EXERCISE ▸
Answer these questions from the excerpt on programmer numbers:
1. How many software engineers and programmers in the United States does it attribute to the BLS?
2. What annual growth rate is projected?
3. What percentage of programmers does it optimistically assume have the skills to start a successful company?

EXCERPT PROVIDED ▸
According to the BLS, there are 1.3 million "software engineers" and
programmers in the United States (cite: <http://www.bls.gov/oco/ocos303.htm>).
This number will go up over the next fifty years, but not by that much;
projected growth is 2% annually. One could see this number increasing more
rapidly if programmers are in so much demand that their salaries (either in
the form of cash or startup equity) go up very fast, but we don't see that
happening; programmers nowadays don't get paid that much more, in either
dollars or equity, than programmers five or ten years ago.

Now, how many of these programmers have the skills needed to start a
successful company? Let's be optimistic and say 10%, which is probably above
your estimate ("The top 5% of programmers probably write 99% of the good
software", cite: <http://www.paulgraham.com/wealth.html>).

PROVIDED MATERIAL ▸

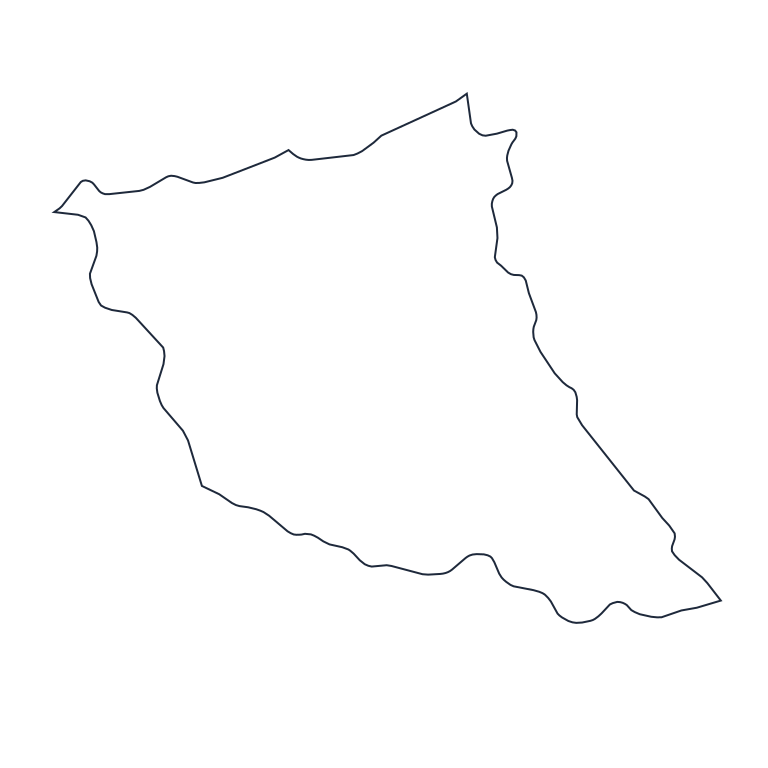 an SVG outline of Florida, rotated 81°
{"feature_id": "URY-18", "entity_name": "Florida", "entity_type": "Department", "adm_level": 1, "iso_a3": "URY", "parent_name": "Uruguay", "parent_adm1": "", "projection": "orthographic", "projection_center": [-55.814, -33.776], "detail": "fine", "context": "isolated", "style": "outline", "palette": "slate", "viewbox_px": 768, "rotation_deg": 81, "n_neighbors": 0, "source": "natural_earth", "source_scale": "10m", "svg_char_len": 3223}
<svg xmlns="http://www.w3.org/2000/svg" viewBox="0 0 768 768"><g transform="rotate(81 384 384)"><path d="M594.3,125.7L598.5,123.7L603.7,120.1L624.7,100.1L631.2,95.8L650.6,85.2L653.9,110.0L654.2,125.7L657.8,146.3L657.2,150.7L655.7,156.5L651.4,167.4L648.5,172.0L646.0,175.1L640.3,178.8L638.8,180.5L637.5,182.4L636.4,184.8L635.7,187.7L636.2,192.3L637.1,195.4L644.6,205.0L647.0,208.6L649.0,212.4L649.8,214.7L650.2,217.2L650.6,225.6L650.0,231.5L648.9,235.1L646.9,239.0L642.4,244.7L640.0,247.0L637.9,248.5L624.9,253.2L621.0,255.3L617.8,257.6L616.7,258.5L616.6,258.8L616.3,259.1L615.4,260.1L613.5,263.2L611.0,268.6L604.1,287.6L602.2,290.5L598.5,294.3L595.9,296.5L593.5,298.1L589.3,299.9L577.3,302.9L572.9,304.6L571.1,305.9L569.4,308.4L567.9,312.0L566.5,319.1L566.3,323.2L566.8,326.4L567.6,328.6L568.6,330.6L578.0,345.9L579.0,347.9L579.8,350.2L580.3,352.7L580.5,355.4L580.4,358.2L579.2,370.2L577.9,375.7L564.9,405.1L563.4,409.7L562.4,424.7L561.1,427.9L559.0,431.2L554.3,435.5L546.8,440.5L543.4,443.4L541.9,445.0L538.7,450.7L533.9,462.9L529.9,468.6L525.5,473.3L522.9,476.7L521.1,479.7L519.6,485.5L519.8,489.0L519.6,491.5L519.2,494.2L518.5,496.7L516.8,499.4L514.4,502.3L496.1,518.1L491.6,523.1L489.8,525.9L487.7,529.8L484.5,537.5L482.0,545.8L480.4,549.2L477.7,552.9L467.1,564.0L456.2,579.8L409.1,586.4L398.7,589.9L373.2,605.6L370.0,606.9L365.7,608.0L357.2,609.2L352.8,609.1L349.7,608.5L329.9,598.7L322.1,596.4L317.1,596.1L313.5,596.4L279.9,618.7L276.4,621.7L274.1,624.4L273.1,626.6L268.3,641.3L265.0,647.6L262.2,651.2L258.3,653.0L239.7,657.2L233.4,657.7L229.1,657.2L212.4,648.0L208.1,646.6L204.4,645.9L198.9,645.8L187.7,646.6L181.4,648.3L176.6,650.3L172.8,652.7L169.0,659.7L162.6,682.8L159.8,677.0L157.9,674.2L137.1,651.9L136.2,649.7L136.2,646.8L137.7,643.0L139.5,640.6L141.5,639.2L148.7,635.2L150.4,633.8L151.7,632.0L152.8,629.9L153.5,625.5L155.0,595.5L154.6,591.1L152.7,584.3L145.7,566.8L145.1,564.5L145.0,561.7L145.9,558.3L147.0,555.6L155.1,541.1L156.0,538.7L156.5,534.9L156.7,529.9L155.1,511.1L143.3,456.5L138.0,441.7L142.6,437.8L145.8,434.5L147.1,432.7L148.3,430.7L149.3,428.5L150.2,426.1L150.9,423.5L151.3,420.5L153.1,378.2L152.2,374.1L150.6,369.3L144.0,356.5L138.3,347.8L116.2,268.8L110.2,256.8L140.2,257.3L143.3,256.5L146.8,254.9L151.7,250.9L153.8,247.8L154.7,244.7L154.4,233.3L153.0,222.6L152.9,219.8L153.0,217.1L154.1,214.9L156.1,213.8L160.0,214.5L162.2,215.9L165.5,219.3L167.2,220.7L173.0,224.5L177.5,226.5L180.0,227.2L182.8,227.5L200.5,225.4L203.4,225.3L205.9,226.0L207.8,227.3L209.3,228.9L210.4,230.8L211.3,232.9L214.2,242.1L215.3,244.1L216.6,245.9L218.3,247.3L220.4,248.4L222.8,249.3L225.5,249.7L247.0,248.0L257.6,249.1L276.1,254.7L279.0,254.4L281.8,253.3L285.4,249.9L293.3,244.0L295.4,241.4L296.6,238.7L297.6,233.5L298.5,231.0L300.5,229.2L304.0,227.8L316.9,226.7L336.8,222.7L339.5,222.6L342.3,222.9L344.7,223.6L350.9,227.1L353.2,227.9L355.9,228.5L361.3,228.9L364.1,228.5L376.8,224.4L400.2,213.7L410.1,207.2L413.8,204.0L416.2,201.3L417.5,199.4L419.4,197.6L422.1,196.3L426.8,195.7L430.2,195.8L444.2,198.4L447.0,198.3L455.7,194.8L528.3,153.8L535.9,144.0L539.1,140.7L559.9,130.1L568.5,124.4L577.0,120.3L580.4,120.5L582.9,121.3L589.2,124.8L591.6,125.5L594.3,125.7Z" fill="none" stroke="#1e293b" stroke-width="2"/></g></svg>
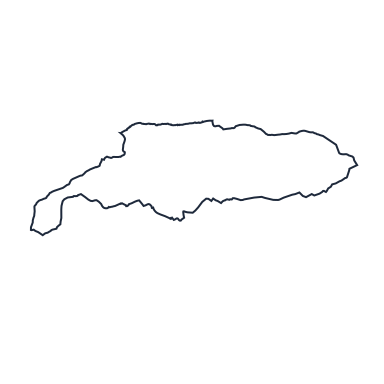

SOLUTION ▸
1. 1.3 million
2. 2%
3. 10%